Born on 4 August 1792 at Field Place, Warnham, in Sussex County, the eldest son of conformist Timothy Shelley, a Whig parliamentarian under the protection of the Duke of Norfolk, and Elizabeth Pilfold Shelley, he began studying Greek and Latin at Reverend Evan's school Edwards, parish priest of Warnham. At home the sisters Elizabeth and Mary suggest and marvel with tales of terror and magic. He then attended the Syon House Academy in Isleworth and despite being distinguished by a remarkable learning ability, he found the school "a perfect hell" and preferred to spend the days reading gothic novels.
Influenced by Enlightenment ideas, Percy Bysshe Shelley as a poet and intellectual defended liberal thought and rebelled openly to English religious and political institutions. His lyrics, with a bright and impulsive tone, fit perfectly into the vein of romantic poetry, of which it is considered one of the greatest authors, especially English.
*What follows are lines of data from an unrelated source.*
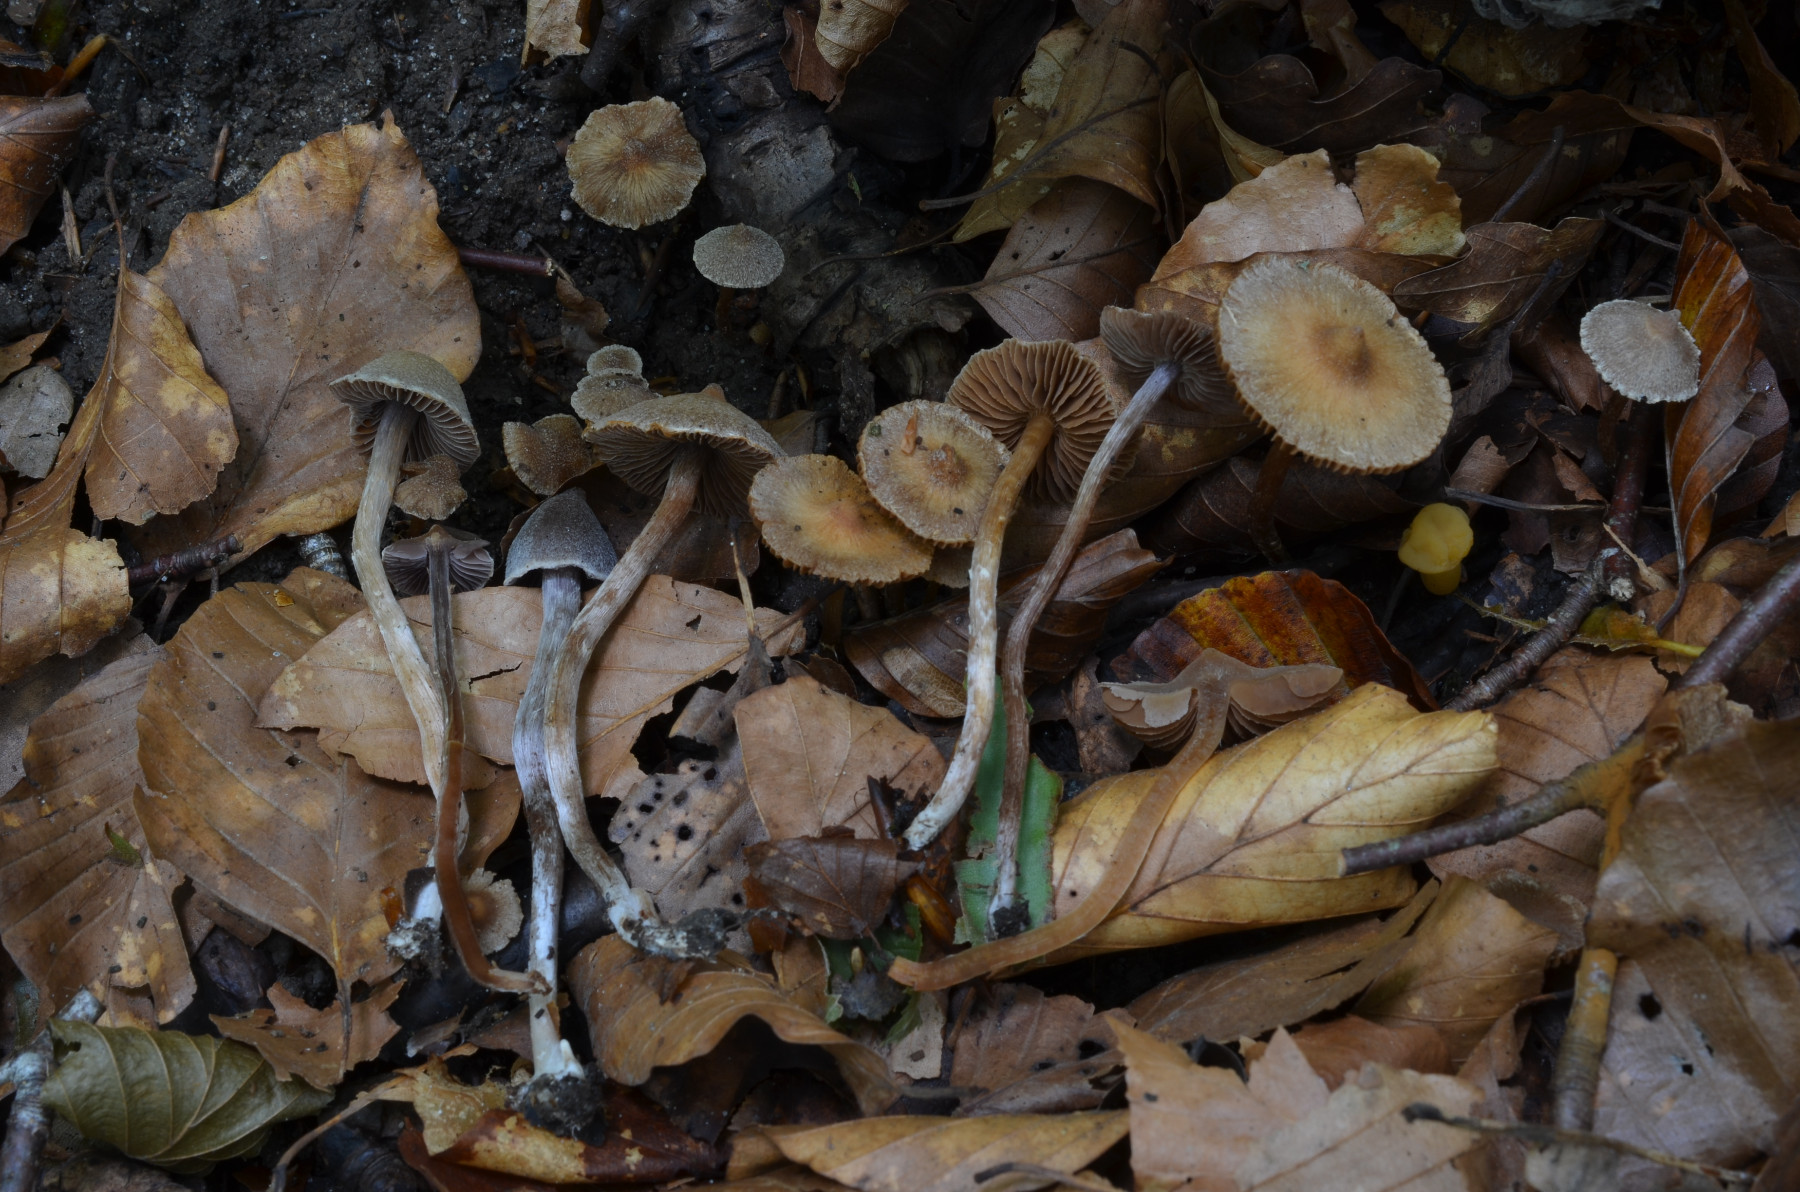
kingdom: Fungi
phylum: Basidiomycota
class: Agaricomycetes
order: Agaricales
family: Cortinariaceae
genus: Cortinarius
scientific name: Cortinarius violaceopapillatus
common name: brunøjet slørhat
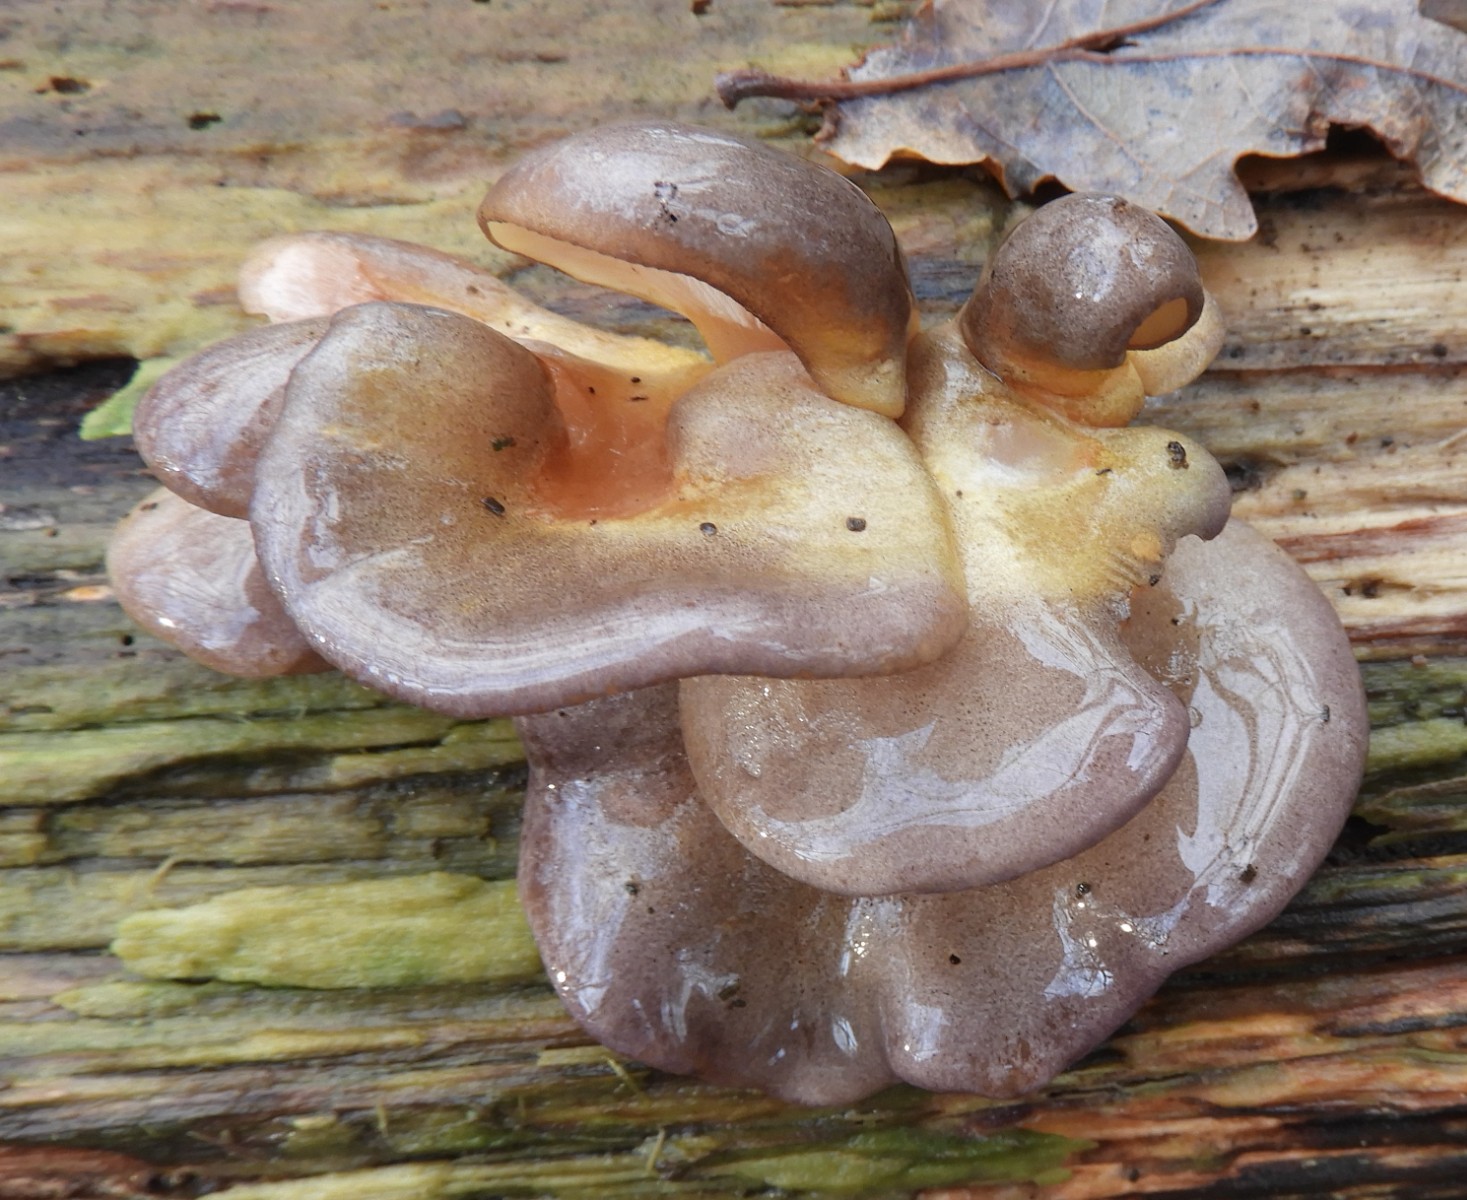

Born on 4 August 1792 at Field Place, Warnham, in Sussex County, the eldest son of conformist Timothy Shelley, a Whig parliamentarian under the protection of the Duke of Norfolk, and Elizabeth Pilfold Shelley, he began studying Greek and Latin at Reverend Evan's school Edwards, parish priest of Warnham. At home the sisters Elizabeth and Mary suggest and marvel with tales of terror and magic. He then attended the Syon House Academy in Isleworth and despite being distinguished by a remarkable learning ability, he found the school "a perfect hell" and preferred to spend the days reading gothic novels.
However, the University was essential for a subject of his rank. He studied at Eton and then at Oxford, from where he was expelled for writing and circulating a pamphlet in defense of atheism. In the same year, it was 1811, he married Harriet Westbrook and after the umpteenth conflict with his father he broke all relations with him to move to the Lake District. Harriet will give him two sons, Eliza Ianthe and Charles.
Two years later he published "Regina Mab", a philosophical poem in nine songs that incorporates the socialist thought of William Godwin and whose theme is the Past, the Present, the Future. The meeting with Godwin led him to meet his daughter Mary, with whom he went to live in Switzerland in 1814 and, immediately after the tragic end of his wife Harriet, who died by suicide, two years later the impalma. Mary Shelley will achieve great notoriety as the author of the famous gothic novel "Frankenstein".
Back in England, Percy Shelley writes "Alastor, or the spirit of solitude" (1816), an allegory in verse that anticipates his most important works. In the summer of the same year, again in Switzerland, Shelley and Mary know one of their great contemporaries, the lively and feverish George Byron.
In 1818 he published "The revolt of Islam", a poem with revolutionary tones: shortly after the couple left England, where Shelley would never return. Even his homeland did not want to learn more about him, banned from society because of his radical ideas and his extravagant behavior. In the following four years he lived mainly in Italy, where he became friends with the poet Leigh Hunt and where he continued his acquaintance with his friend Byron.
On July 8, 1822, not yet thirty, Percy Bysshe Shelley died drowned off La Spezia during the stormy return to Lerici from a boat trip. His body together with that of his friend Edward Williams is found in Viareggio. The bodies are burned on the same beach, in the presence of friends Lord Byron and Leigh Hunt. Later, Shelley's tomb will be placed in the city of Rome.